**** Task inputs
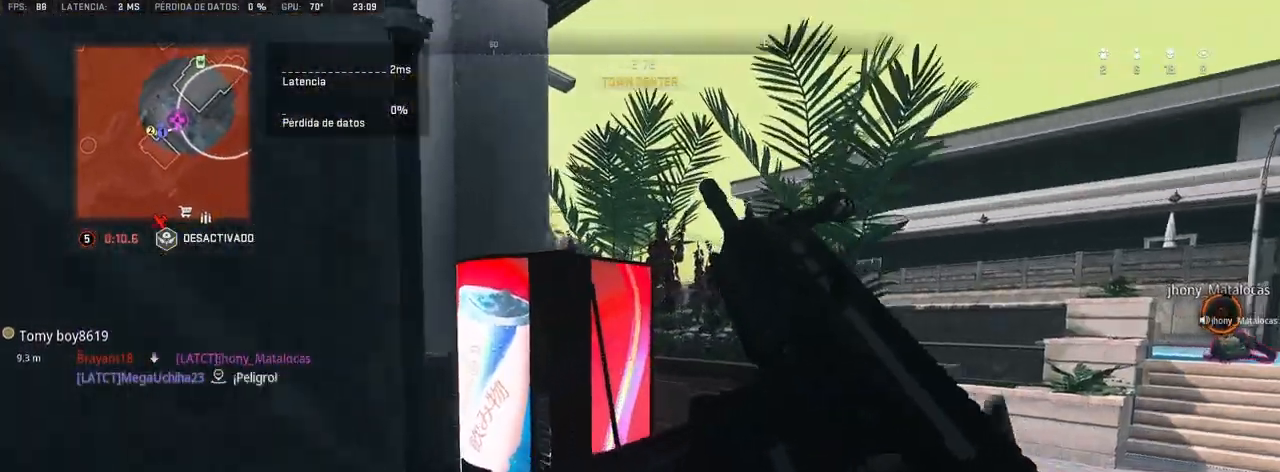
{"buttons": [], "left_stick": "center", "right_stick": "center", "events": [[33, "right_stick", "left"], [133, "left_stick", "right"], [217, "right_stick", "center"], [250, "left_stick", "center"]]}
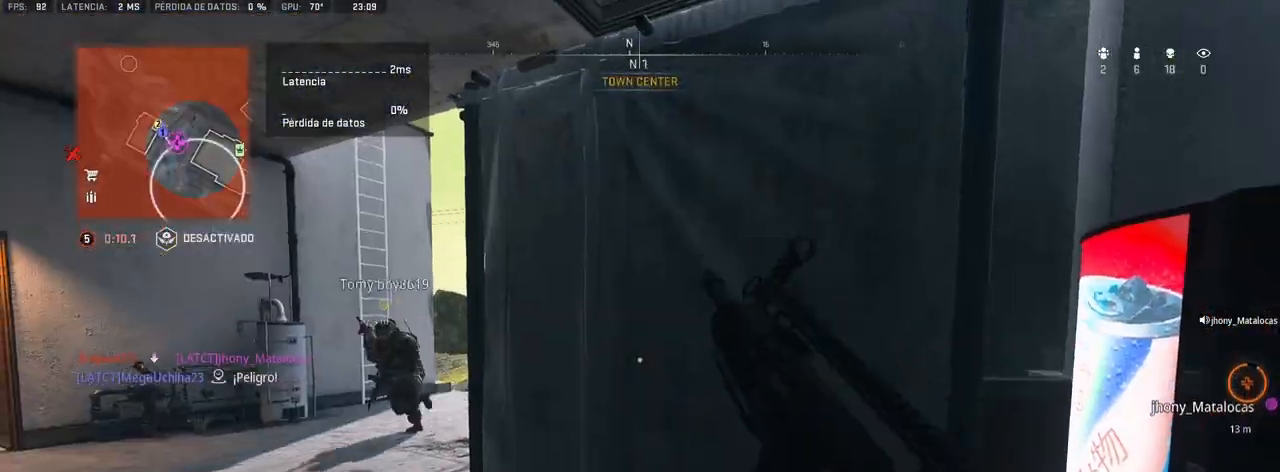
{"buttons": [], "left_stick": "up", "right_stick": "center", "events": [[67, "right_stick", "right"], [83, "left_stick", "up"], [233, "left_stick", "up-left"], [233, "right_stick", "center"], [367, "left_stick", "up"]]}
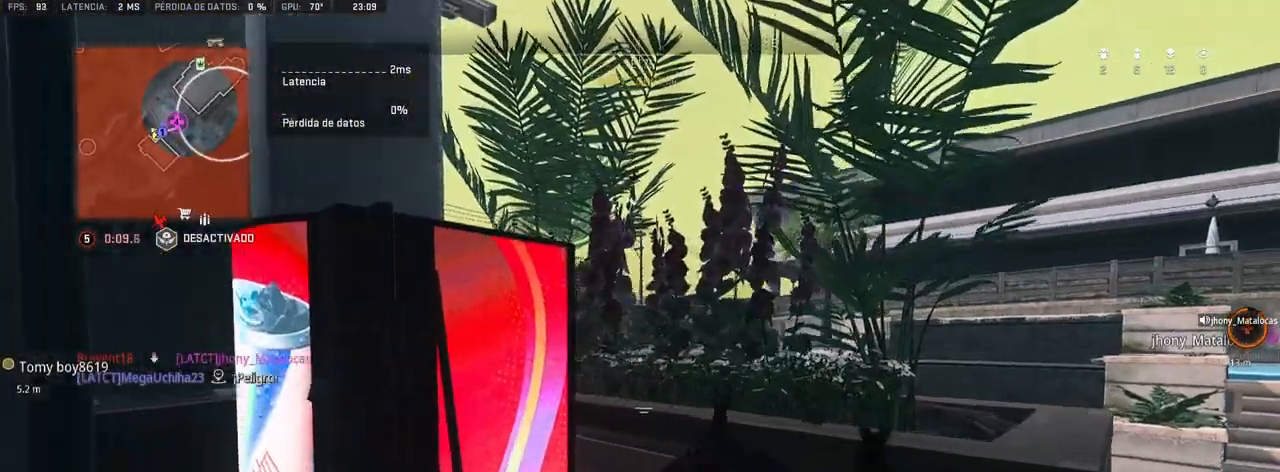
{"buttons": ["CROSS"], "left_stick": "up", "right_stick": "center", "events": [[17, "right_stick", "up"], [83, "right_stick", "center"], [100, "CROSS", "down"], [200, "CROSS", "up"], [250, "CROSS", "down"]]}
********
**** Task inputs
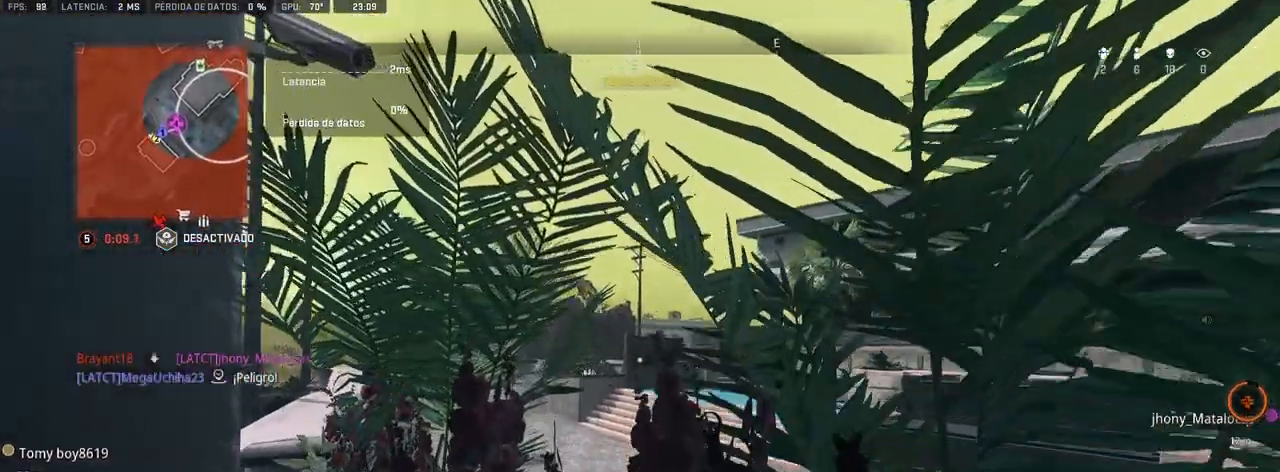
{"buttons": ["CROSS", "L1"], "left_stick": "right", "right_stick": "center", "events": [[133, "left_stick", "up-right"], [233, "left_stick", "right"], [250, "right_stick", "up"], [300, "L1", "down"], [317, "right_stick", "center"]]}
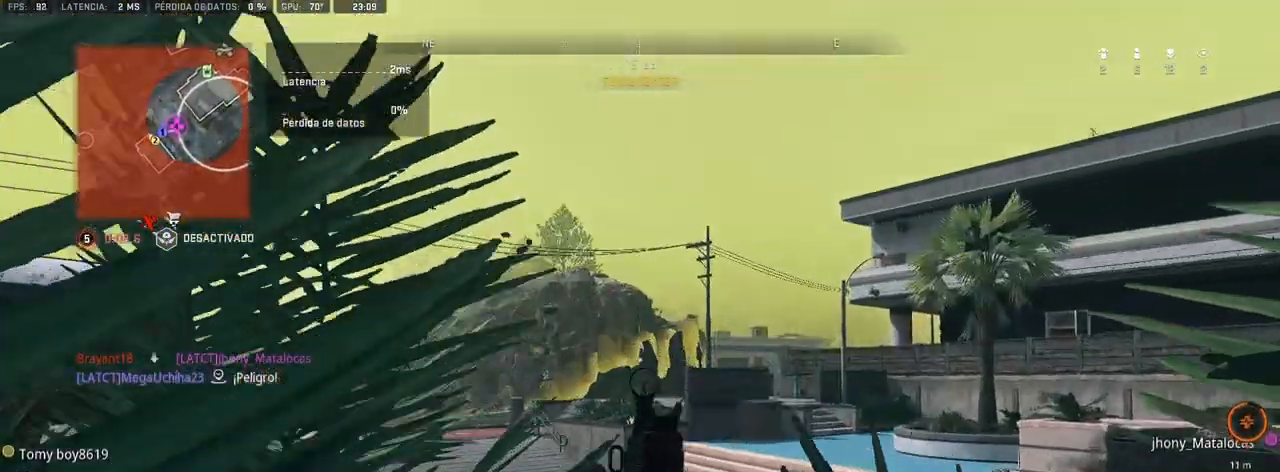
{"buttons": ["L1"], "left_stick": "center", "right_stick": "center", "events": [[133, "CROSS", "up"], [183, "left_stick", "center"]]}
********
Work request - From the data, collect all lines where the string "CROSS" appears.

Response area -
{"buttons": ["CROSS"], "left_stick": "up", "right_stick": "center", "events": [[17, "right_stick", "up"], [83, "right_stick", "center"], [100, "CROSS", "down"], [200, "CROSS", "up"], [250, "CROSS", "down"]]}
{"buttons": ["CROSS", "L1"], "left_stick": "right", "right_stick": "center", "events": [[133, "left_stick", "up-right"], [233, "left_stick", "right"], [250, "right_stick", "up"], [300, "L1", "down"], [317, "right_stick", "center"]]}
{"buttons": ["L1"], "left_stick": "center", "right_stick": "center", "events": [[133, "CROSS", "up"], [183, "left_stick", "center"]]}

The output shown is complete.